Stored records:
###

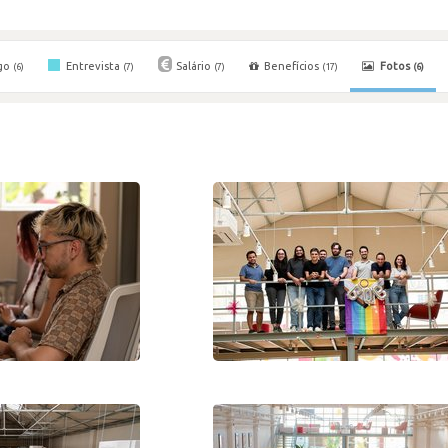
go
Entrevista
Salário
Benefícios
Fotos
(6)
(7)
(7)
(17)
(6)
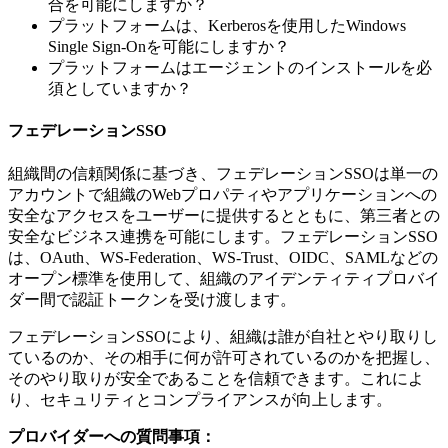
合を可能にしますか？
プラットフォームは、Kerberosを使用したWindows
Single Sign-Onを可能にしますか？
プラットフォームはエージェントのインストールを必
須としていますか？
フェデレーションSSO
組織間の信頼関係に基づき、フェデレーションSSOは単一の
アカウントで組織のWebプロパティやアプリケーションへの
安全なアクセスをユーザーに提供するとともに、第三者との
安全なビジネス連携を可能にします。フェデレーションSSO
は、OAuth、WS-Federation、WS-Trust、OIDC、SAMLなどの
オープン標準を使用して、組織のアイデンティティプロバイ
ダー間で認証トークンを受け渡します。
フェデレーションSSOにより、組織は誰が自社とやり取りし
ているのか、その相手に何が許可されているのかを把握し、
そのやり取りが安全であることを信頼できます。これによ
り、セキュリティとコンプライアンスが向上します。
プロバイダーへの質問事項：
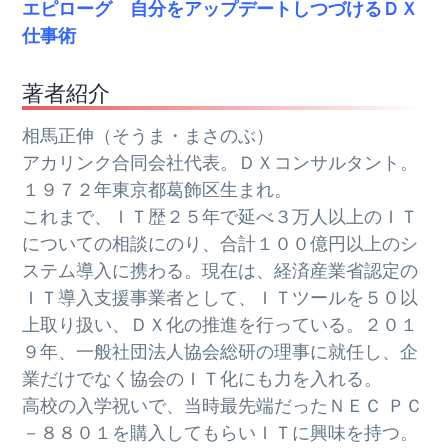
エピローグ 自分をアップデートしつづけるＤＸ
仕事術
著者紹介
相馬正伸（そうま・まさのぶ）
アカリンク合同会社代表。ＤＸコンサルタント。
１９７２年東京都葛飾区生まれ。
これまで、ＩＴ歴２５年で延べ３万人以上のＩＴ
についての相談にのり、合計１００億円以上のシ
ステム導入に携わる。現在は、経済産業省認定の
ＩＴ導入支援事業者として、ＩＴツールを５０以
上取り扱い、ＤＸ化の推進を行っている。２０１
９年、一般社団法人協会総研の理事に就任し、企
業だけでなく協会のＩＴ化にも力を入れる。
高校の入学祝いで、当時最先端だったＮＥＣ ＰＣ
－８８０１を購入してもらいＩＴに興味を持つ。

###

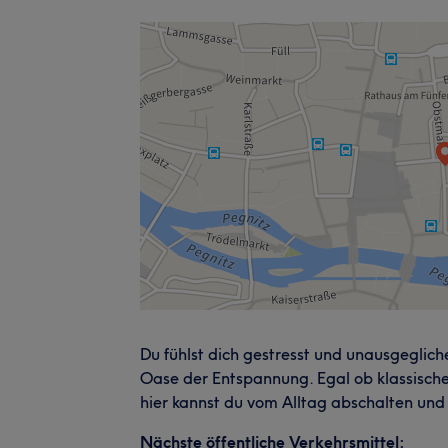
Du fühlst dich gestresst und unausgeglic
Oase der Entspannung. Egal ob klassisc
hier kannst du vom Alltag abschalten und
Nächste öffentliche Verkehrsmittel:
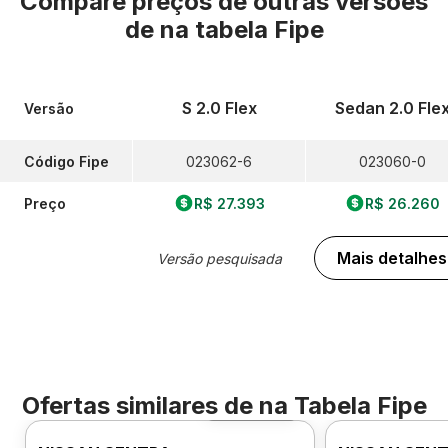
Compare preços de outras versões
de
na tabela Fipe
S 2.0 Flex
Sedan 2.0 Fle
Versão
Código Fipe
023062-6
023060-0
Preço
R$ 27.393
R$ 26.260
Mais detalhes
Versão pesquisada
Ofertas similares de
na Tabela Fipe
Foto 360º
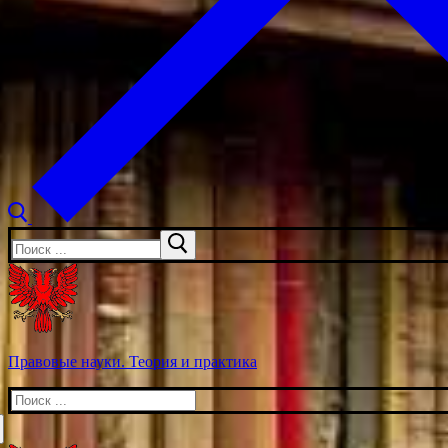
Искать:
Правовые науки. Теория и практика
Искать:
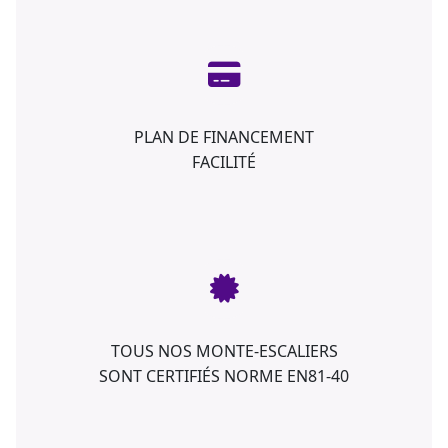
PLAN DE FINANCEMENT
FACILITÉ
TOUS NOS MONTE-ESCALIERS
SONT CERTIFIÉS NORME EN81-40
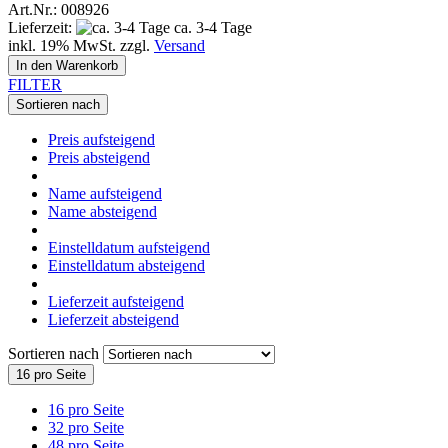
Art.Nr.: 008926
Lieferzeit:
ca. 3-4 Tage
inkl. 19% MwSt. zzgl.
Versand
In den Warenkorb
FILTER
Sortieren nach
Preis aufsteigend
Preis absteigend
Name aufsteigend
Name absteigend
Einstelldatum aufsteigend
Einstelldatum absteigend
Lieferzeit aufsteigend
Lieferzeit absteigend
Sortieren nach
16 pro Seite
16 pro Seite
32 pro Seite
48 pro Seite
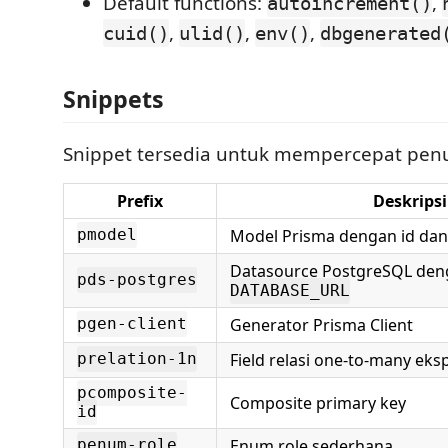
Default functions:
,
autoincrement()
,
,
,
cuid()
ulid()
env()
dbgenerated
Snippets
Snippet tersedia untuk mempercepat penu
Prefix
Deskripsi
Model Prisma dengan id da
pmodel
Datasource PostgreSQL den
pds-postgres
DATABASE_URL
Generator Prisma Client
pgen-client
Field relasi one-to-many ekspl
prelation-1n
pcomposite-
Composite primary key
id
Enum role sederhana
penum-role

###

* **DESCRIPTION OF THE TASK**
Your task is to copy each line of the data above that holds "absteigend".

* **OUTPUT FOR THIS TASK**
Preis absteigend
Name absteigend
Einstelldatum absteigend
Lieferzeit absteigend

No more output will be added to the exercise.